:: Data

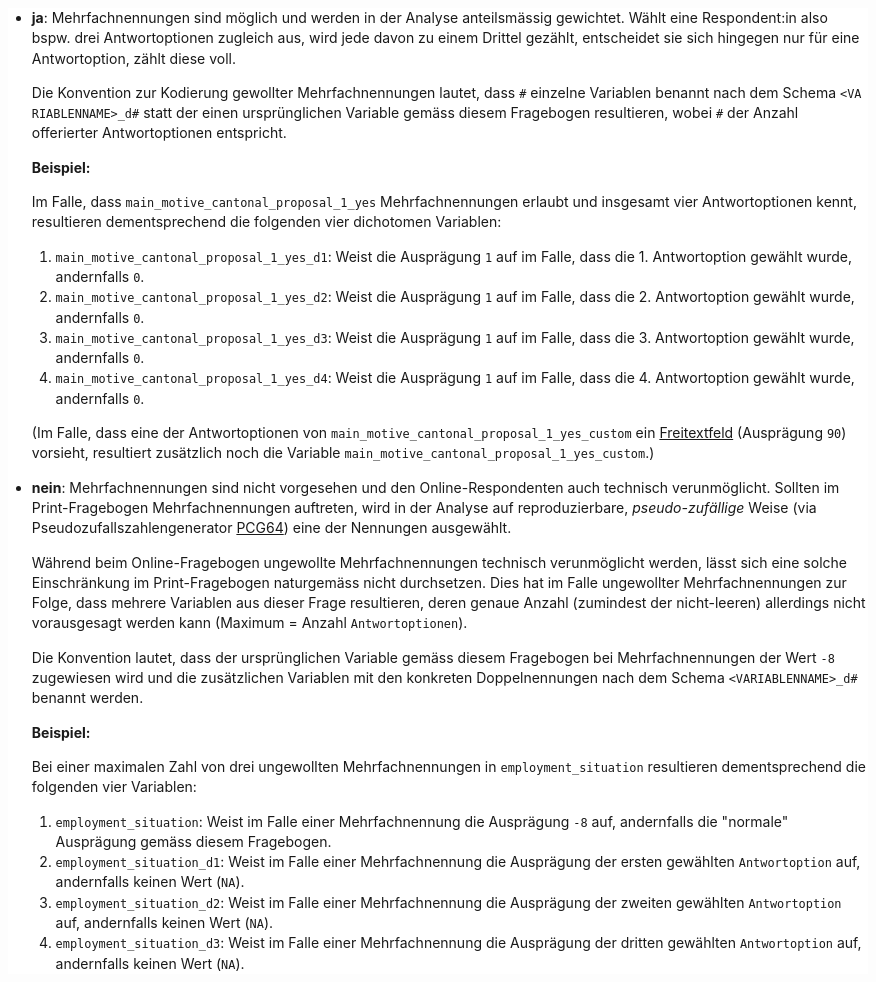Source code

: -   **ja**: Mehrfachnennungen sind möglich und werden in der Analyse anteilsmässig gewichtet. Wählt eine Respondent:in also bspw. drei Antwortoptionen zugleich
    aus, wird jede davon zu einem Drittel gezählt, entscheidet sie sich hingegen nur für eine Antwortoption, zählt diese voll.

    Die Konvention zur Kodierung gewollter Mehrfachnennungen lautet, dass `#` einzelne Variablen benannt nach dem Schema `<VARIABLENNAME>_d#` statt der einen
    ursprünglichen Variable gemäss diesem Fragebogen resultieren, wobei `#` der Anzahl offerierter Antwortoptionen entspricht.

    **Beispiel:**

    Im Falle, dass `main_motive_cantonal_proposal_1_yes` Mehrfachnennungen erlaubt und insgesamt vier Antwortoptionen kennt, resultieren dementsprechend die
    folgenden vier dichotomen Variablen:

    1.  `main_motive_cantonal_proposal_1_yes_d1`: Weist die Ausprägung `1` auf im Falle, dass die 1. Antwortoption gewählt wurde, andernfalls `0`.
    2.  `main_motive_cantonal_proposal_1_yes_d2`: Weist die Ausprägung `1` auf im Falle, dass die 2. Antwortoption gewählt wurde, andernfalls `0`.
    3.  `main_motive_cantonal_proposal_1_yes_d3`: Weist die Ausprägung `1` auf im Falle, dass die 3. Antwortoption gewählt wurde, andernfalls `0`.
    4.  `main_motive_cantonal_proposal_1_yes_d4`: Weist die Ausprägung `1` auf im Falle, dass die 4. Antwortoption gewählt wurde, andernfalls `0`.

    (Im Falle, dass eine der Antwortoptionen von `main_motive_cantonal_proposal_1_yes_custom` ein [Freitextfeld](#freitextfelder) (Ausprägung `90`) vorsieht,
    resultiert zusätzlich noch die Variable `main_motive_cantonal_proposal_1_yes_custom`.)

-   **nein**: Mehrfachnennungen sind nicht vorgesehen und den Online-Respondenten auch technisch verunmöglicht. Sollten im Print-Fragebogen Mehrfachnennungen
    auftreten, wird in der Analyse auf reproduzierbare, *pseudo-zufällige* Weise (via Pseudozufallszahlengenerator [PCG64](https://www.pcg-random.org/)) eine
    der Nennungen ausgewählt.

    Während beim Online-Fragebogen ungewollte Mehrfachnennungen technisch verunmöglicht werden, lässt sich eine solche Einschränkung im Print-Fragebogen
    naturgemäss nicht durchsetzen. Dies hat im Falle ungewollter Mehrfachnennungen zur Folge, dass mehrere Variablen aus dieser Frage resultieren, deren genaue
    Anzahl (zumindest der nicht-leeren) allerdings nicht vorausgesagt werden kann (Maximum = Anzahl `Antwortoptionen`).

    Die Konvention lautet, dass der ursprünglichen Variable gemäss diesem Fragebogen bei Mehrfachnennungen der Wert `-8` zugewiesen wird und die zusätzlichen
    Variablen mit den konkreten Doppelnennungen nach dem Schema `<VARIABLENNAME>_d#` benannt werden.

    **Beispiel:**

    Bei einer maximalen Zahl von drei ungewollten Mehrfachnennungen in `employment_situation` resultieren dementsprechend die folgenden vier Variablen:

    1.  `employment_situation`: Weist im Falle einer Mehrfachnennung die Ausprägung `-8` auf, andernfalls die "normale" Ausprägung gemäss diesem Fragebogen.
    2.  `employment_situation_d1`: Weist im Falle einer Mehrfachnennung die Ausprägung der ersten gewählten `Antwortoption` auf, andernfalls keinen Wert (`NA`).
    3.  `employment_situation_d2`: Weist im Falle einer Mehrfachnennung die Ausprägung der zweiten gewählten `Antwortoption` auf, andernfalls keinen Wert
        (`NA`).
    4.  `employment_situation_d3`: Weist im Falle einer Mehrfachnennung die Ausprägung der dritten gewählten `Antwortoption` auf, andernfalls keinen Wert
        (`NA`).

::::

▶ _Exercise requirements_: Word for word, copy out each record; do not include pictures.

▶ _Your solution_:
Source code

: -   **ja**: Mehrfachnennungen sind möglich und werden in der Analyse anteilsmässig gewichtet. Wählt eine Respondent:in also bspw. drei Antwortoptionen zugleich
    aus, wird jede davon zu einem Drittel gezählt, entscheidet sie sich hingegen nur für eine Antwortoption, zählt diese voll.

    Die Konvention zur Kodierung gewollter Mehrfachnennungen lautet, dass `#` einzelne Variablen benannt nach dem Schema `<VARIABLENNAME>_d#` statt der einen
    ursprünglichen Variable gemäss diesem Fragebogen resultieren, wobei `#` der Anzahl offerierter Antwortoptionen entspricht.

    **Beispiel:**

    Im Falle, dass `main_motive_cantonal_proposal_1_yes` Mehrfachnennungen erlaubt und insgesamt vier Antwortoptionen kennt, resultieren dementsprechend die
    folgenden vier dichotomen Variablen:

    1.  `main_motive_cantonal_proposal_1_yes_d1`: Weist die Ausprägung `1` auf im Falle, dass die 1. Antwortoption gewählt wurde, andernfalls `0`.
    2.  `main_motive_cantonal_proposal_1_yes_d2`: Weist die Ausprägung `1` auf im Falle, dass die 2. Antwortoption gewählt wurde, andernfalls `0`.
    3.  `main_motive_cantonal_proposal_1_yes_d3`: Weist die Ausprägung `1` auf im Falle, dass die 3. Antwortoption gewählt wurde, andernfalls `0`.
    4.  `main_motive_cantonal_proposal_1_yes_d4`: Weist die Ausprägung `1` auf im Falle, dass die 4. Antwortoption gewählt wurde, andernfalls `0`.

    (Im Falle, dass eine der Antwortoptionen von `main_motive_cantonal_proposal_1_yes_custom` ein [Freitextfeld](#freitextfelder) (Ausprägung `90`) vorsieht,
    resultiert zusätzlich noch die Variable `main_motive_cantonal_proposal_1_yes_custom`.)

-   **nein**: Mehrfachnennungen sind nicht vorgesehen und den Online-Respondenten auch technisch verunmöglicht. Sollten im Print-Fragebogen Mehrfachnennungen
    auftreten, wird in der Analyse auf reproduzierbare, *pseudo-zufällige* Weise (via Pseudozufallszahlengenerator [PCG64](https://www.pcg-random.org/)) eine
    der Nennungen ausgewählt.

    Während beim Online-Fragebogen ungewollte Mehrfachnennungen technisch verunmöglicht werden, lässt sich eine solche Einschränkung im Print-Fragebogen
    naturgemäss nicht durchsetzen. Dies hat im Falle ungewollter Mehrfachnennungen zur Folge, dass mehrere Variablen aus dieser Frage resultieren, deren genaue
    Anzahl (zumindest der nicht-leeren) allerdings nicht vorausgesagt werden kann (Maximum = Anzahl `Antwortoptionen`).

    Die Konvention lautet, dass der ursprünglichen Variable gemäss diesem Fragebogen bei Mehrfachnennungen der Wert `-8` zugewiesen wird und die zusätzlichen
    Variablen mit den konkreten Doppelnennungen nach dem Schema `<VARIABLENNAME>_d#` benannt werden.

    **Beispiel:**

    Bei einer maximalen Zahl von drei ungewollten Mehrfachnennungen in `employment_situation` resultieren dementsprechend die folgenden vier Variablen:

    1.  `employment_situation`: Weist im Falle einer Mehrfachnennung die Ausprägung `-8` auf, andernfalls die "normale" Ausprägung gemäss diesem Fragebogen.
    2.  `employment_situation_d1`: Weist im Falle einer Mehrfachnennung die Ausprägung der ersten gewählten `Antwortoption` auf, andernfalls keinen Wert (`NA`).
    3.  `employment_situation_d2`: Weist im Falle einer Mehrfachnennung die Ausprägung der zweiten gewählten `Antwortoption` auf, andernfalls keinen Wert
        (`NA`).
    4.  `employment_situation_d3`: Weist im Falle einer Mehrfachnennung die Ausprägung der dritten gewählten `Antwortoption` auf, andernfalls keinen Wert
        (`NA`).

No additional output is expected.